Erza pun memilih diam, dan langsung mengambil mobil. Setelah itu, dia duduk di kursi pengemudi, sedangkan Alina duduk di barisan belakang bersama Lana. Saat Erza sedang menyalakan mobil, dia merasa tangannya sedikit gemetar. Namun, adegan berikutnya mengejutkan Erza. Kedua wanita yang awalnya hanya diam di belakang, sekarang mereka justru membicarakan tentang perusahaan. Keduanya mulai menjadi serius yang membuat Erza menghela napas lega. Lana dan Alina memang wanita karier.
"Alina, ayo turun." Begitu mobil tiba di lokasi, Lana menarik Alina keluar dari mobil, meninggalkan Erza sendirian. Saat melihat adegan ini, Erza merasa tidak berdaya. Lana memalingkan wajahnya. Kini dia lebih memilih untuk berdamai dengan Alina karena ternyata wanita itu adalah teman yang baik untuk membicarakan masalah perusahaan. Ini membuat Erza sedikit terperangah, tapi dia yakin bahwa sekarang tidak akan terjadi masalah di antara mereka.
"Lana, Alina, kalian sudah tiba?
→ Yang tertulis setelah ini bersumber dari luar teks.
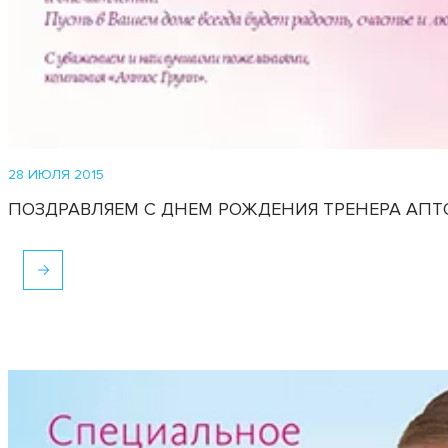
28 ИЮЛЯ 2015
ПОЗДРАВЛЯЕМ С ДНЕМ РОЖДЕНИЯ ТРЕНЕРА АПТ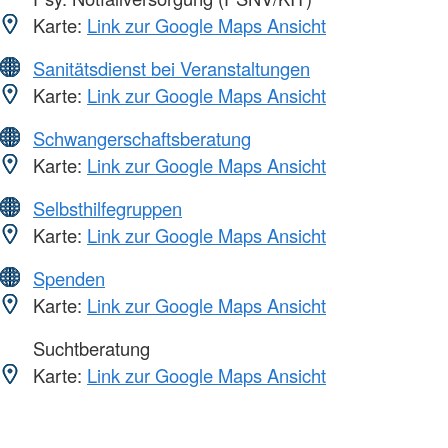
Karte:
Link zur Google Maps Ansicht
Sanitätsdienst bei Veranstaltungen
Karte:
Link zur Google Maps Ansicht
Schwangerschaftsberatung
Karte:
Link zur Google Maps Ansicht
Selbsthilfegruppen
Karte:
Link zur Google Maps Ansicht
Spenden
Karte:
Link zur Google Maps Ansicht
Suchtberatung
Karte:
Link zur Google Maps Ansicht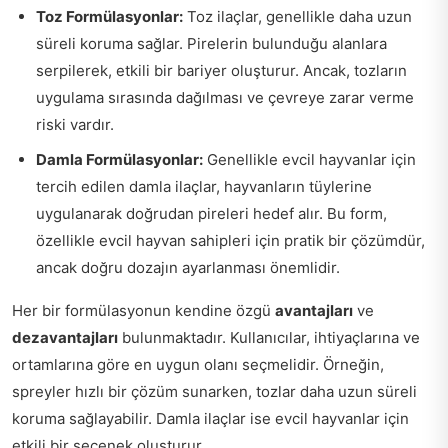
Toz Formülasyonlar:
Toz ilaçlar, genellikle daha uzun
süreli koruma sağlar. Pirelerin bulunduğu alanlara
serpilerek, etkili bir bariyer oluşturur. Ancak, tozların
uygulama sırasında dağılması ve çevreye zarar verme
riski vardır.
Damla Formülasyonlar:
Genellikle evcil hayvanlar için
tercih edilen damla ilaçlar, hayvanların tüylerine
uygulanarak doğrudan pireleri hedef alır. Bu form,
özellikle evcil hayvan sahipleri için pratik bir çözümdür,
ancak doğru dozajın ayarlanması önemlidir.
Her bir formülasyonun kendine özgü
avantajları
ve
dezavantajları
bulunmaktadır. Kullanıcılar, ihtiyaçlarına ve
ortamlarına göre en uygun olanı seçmelidir. Örneğin,
spreyler hızlı bir çözüm sunarken, tozlar daha uzun süreli
koruma sağlayabilir. Damla ilaçlar ise evcil hayvanlar için
etkili bir seçenek oluşturur.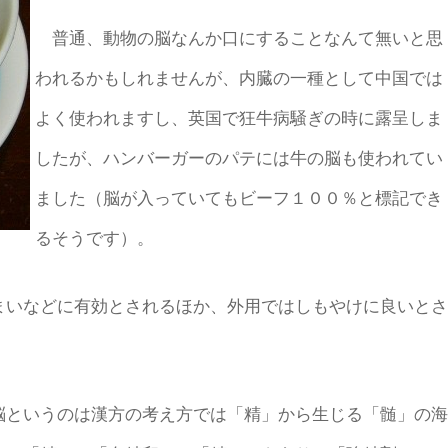
普通、動物の脳なんか口にすることなんて無いと思
われるかもしれませんが、内臓の一種として中国では
よく使われますし、英国で狂牛病騒ぎの時に露呈しま
したが、ハンバーガーのパテには牛の脳も使われてい
ました（脳が入っていてもビーフ１００％と標記でき
るそうです）。
いなどに有効とされるほか、外用ではしもやけに良いとさ
というのは漢方の考え方では「精」から生じる「髄」の海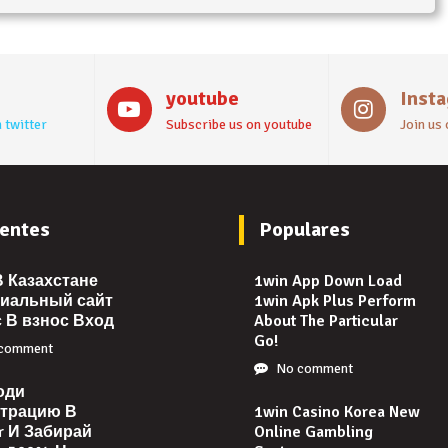
youtube
Inst
 twitter
Subscribe us on youtube
Join us
entes
Populares
В Казахстане
1win App Down Load
иальный сайт
1win Apk Plus Perform
 В взнос Вход
About The Particular
Go!
comment
No comment
оди
страцию В
1win Casino Korea New
or И Забирай
Online Gambling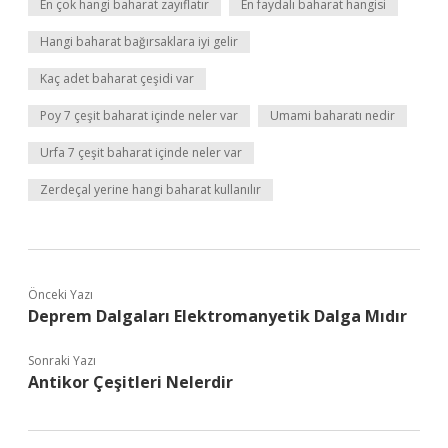
En çok hangi baharat zayıflatır
En faydalı baharat hangisi
Hangi baharat bağırsaklara iyi gelir
Kaç adet baharat çeşidi var
Poy 7 çeşit baharat içinde neler var
Umami baharatı nedir
Urfa 7 çeşit baharat içinde neler var
Zerdeçal yerine hangi baharat kullanılır
Önceki Yazı
Deprem Dalgaları Elektromanyetik Dalga Mıdır
Sonraki Yazı
Antikor Çeşitleri Nelerdir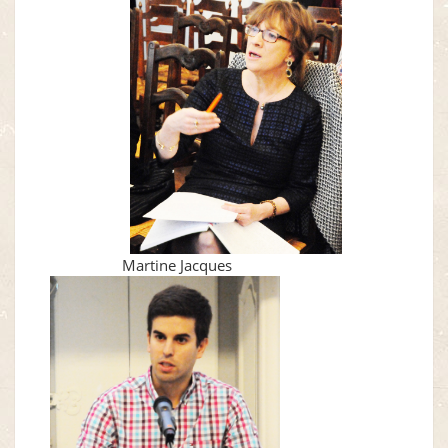
Martine Jacques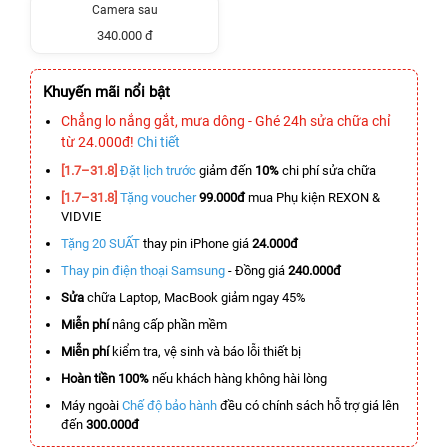
Camera sau
340.000 đ
Khuyến mãi nổi bật
Chẳng lo nắng gắt, mưa dông - Ghé 24h sửa chữa chỉ
từ 24.000đ!
Chi tiết
[1.7–31.8]
Đặt lịch trước
giảm đến
10%
chi phí sửa chữa
[1.7–31.8]
Tặng voucher
99.000đ
mua Phụ kiện REXON &
VIDVIE
Tặng 20 SUẤT
thay pin iPhone giá
24.000đ
Thay pin điện thoại Samsung
- Đồng giá
240.000đ
Sửa
chữa Laptop, MacBook giảm ngay 45%
Miễn phí
nâng cấp phần mềm
Miễn phí
kiểm tra, vệ sinh và báo lỗi thiết bị
Hoàn tiền 100%
nếu khách hàng không hài lòng
Máy ngoài
Chế độ bảo hành
đều có chính sách hỗ trợ giá lên
đến
300.000đ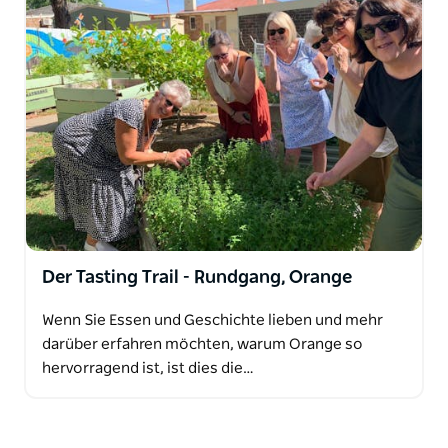
Der Tasting Trail - Rundgang, Orange
Wenn Sie Essen und Geschichte lieben und mehr
darüber erfahren möchten, warum Orange so
hervorragend ist, ist dies die…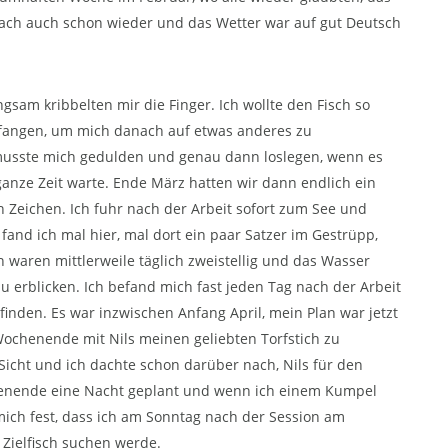
nach auch schon wieder und das Wetter war auf gut Deutsch
gsam kribbelten mir die Finger. Ich wollte den Fisch so
 fangen, um mich danach auf etwas anderes zu
h musste mich gedulden und genau dann loslegen, wenn es
ganze Zeit warte. Ende März hatten wir dann endlich ein
n Zeichen. Ich fuhr nach der Arbeit sofort zum See und
 fand ich mal hier, mal dort ein paar Satzer im Gestrüpp,
waren mittlerweile täglich zweistellig und das Wasser
u erblicken. Ich befand mich fast jeden Tag nach der Arbeit
inden. Es war inzwischen Anfang April, mein Plan war jetzt
ochenende mit Nils meinen geliebten Torfstich zu
Sicht und ich dachte schon darüber nach, Nils für den
chenende eine Nacht geplant und wenn ich einem Kumpel
mich fest, dass ich am Sonntag nach der Session am
 Zielfisch suchen werde.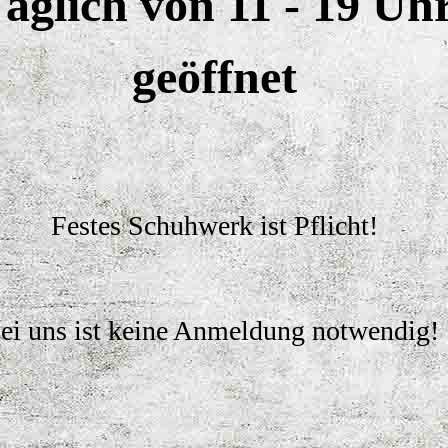
äglich von 11 - 19 Uh
geöffnet
Festes Schuhwerk ist Pflicht!
ei uns ist keine Anmeldung notwendig!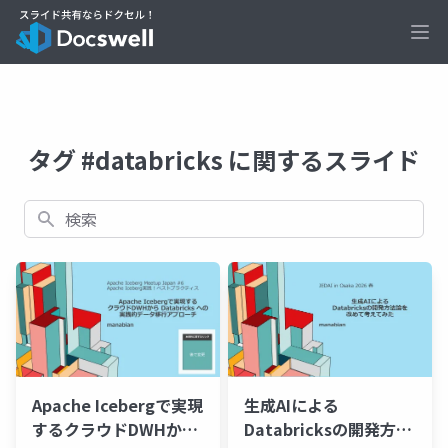
Ope
タグ #databricks に関するスライド
検索
Apache Icebergで実現
生成AIによる
するクラウドDWHから
Databricksの開発方法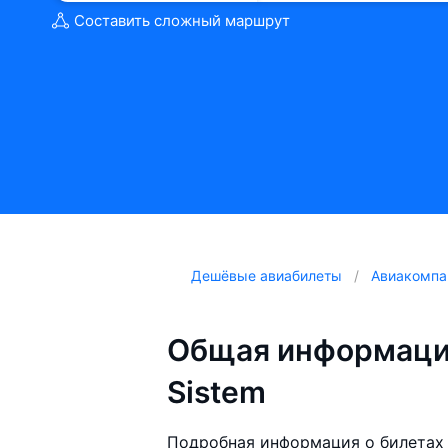
Составить сложный маршрут
Дешёвые авиабилеты
Авиакомпа
Общая информация
Sistem
Подробная информация о билетах 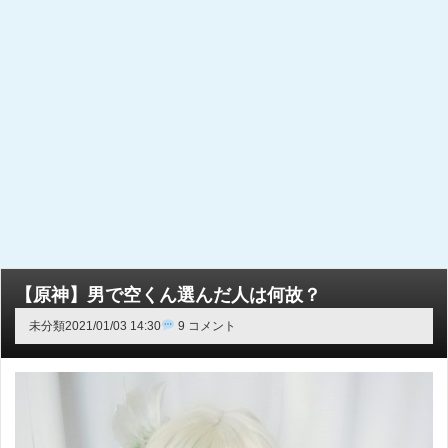
【原神】男で空くん選んだ人は何故？
未分類
2021/01/03 14:30
9 コメント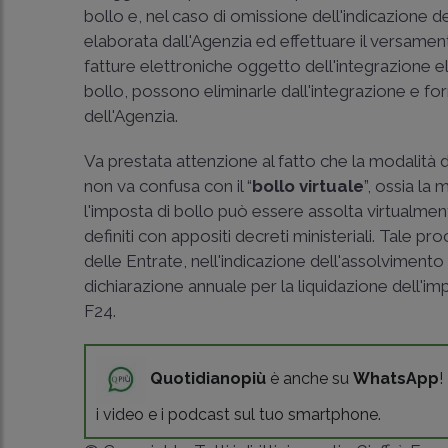
bollo e, nel caso di omissione dell'indicazione 
elaborata dall'Agenzia ed effettuare il versament
fatture elettroniche oggetto dell'integrazione
bollo, possono eliminarle dall'integrazione e for
dell'Agenzia.
Va prestata attenzione al fatto che la modalità 
non va confusa con il “
bollo virtuale
”, ossia la
l'imposta di bollo può essere assolta virtualment
definiti con appositi decreti ministeriali. Tale p
delle Entrate, nell'indicazione dell'assolvimento
dichiarazione annuale per la liquidazione dell'
F24.
Quotidianopiù
è anche su
WhatsApp
!
i video e i podcast sul tuo smartphone.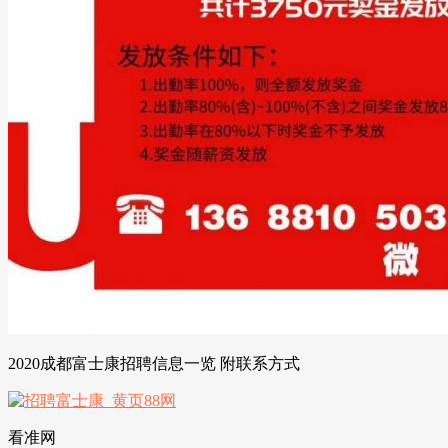
2020成都富士康招聘信息一览 附联系方式
看准网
Ayo masuk." Kedua wanita itu baru saja turun dari mobil ketika Sanca berlari.
"Sanca, apakah kamu tidak menyuruhku masuk?" Ketika Sanca dalam suasana hati yang baik, suara Erza terdengar lagi.
"Saudaraku, ayo masuk dan makan yang enak." Sanca benar-benar malas.
"Bagus. Aku pasti akan makan lebih banyak kali ini." Erza terkekeh. Namun, Sanca hanya bersikap biasa saja. Dia terlihat tidak ragu sama sekali.
Setelah memasuki hotel, Erza akhirnya tahu mengapa Sanca terlihat percaya diri. Ternyata restoran itu hanya menyajikan menu prasmanan dengan harga tidak terlalu mahal.
"Ayo, silakan makan apa pun yang kalian mau. Aku sudah memerintahkan para pelayan untuk mengaturnya." Sanca bersikap sombong lagi.
"Aku tidak menyangka Anda akan datang ke sini secara langsung. Ini adalah sebuah kehormatan bagi kami." Pada saat ini, seorang wanita paruh baya keluar dan berkata pada Sanca sambil tersenyum. Tetapi ketika wanita paruh baya itu melihat Erza, dia terkejut.
"Oh?" Erza tidak menyangka dia akan bertemu dengan wanita itu di sini.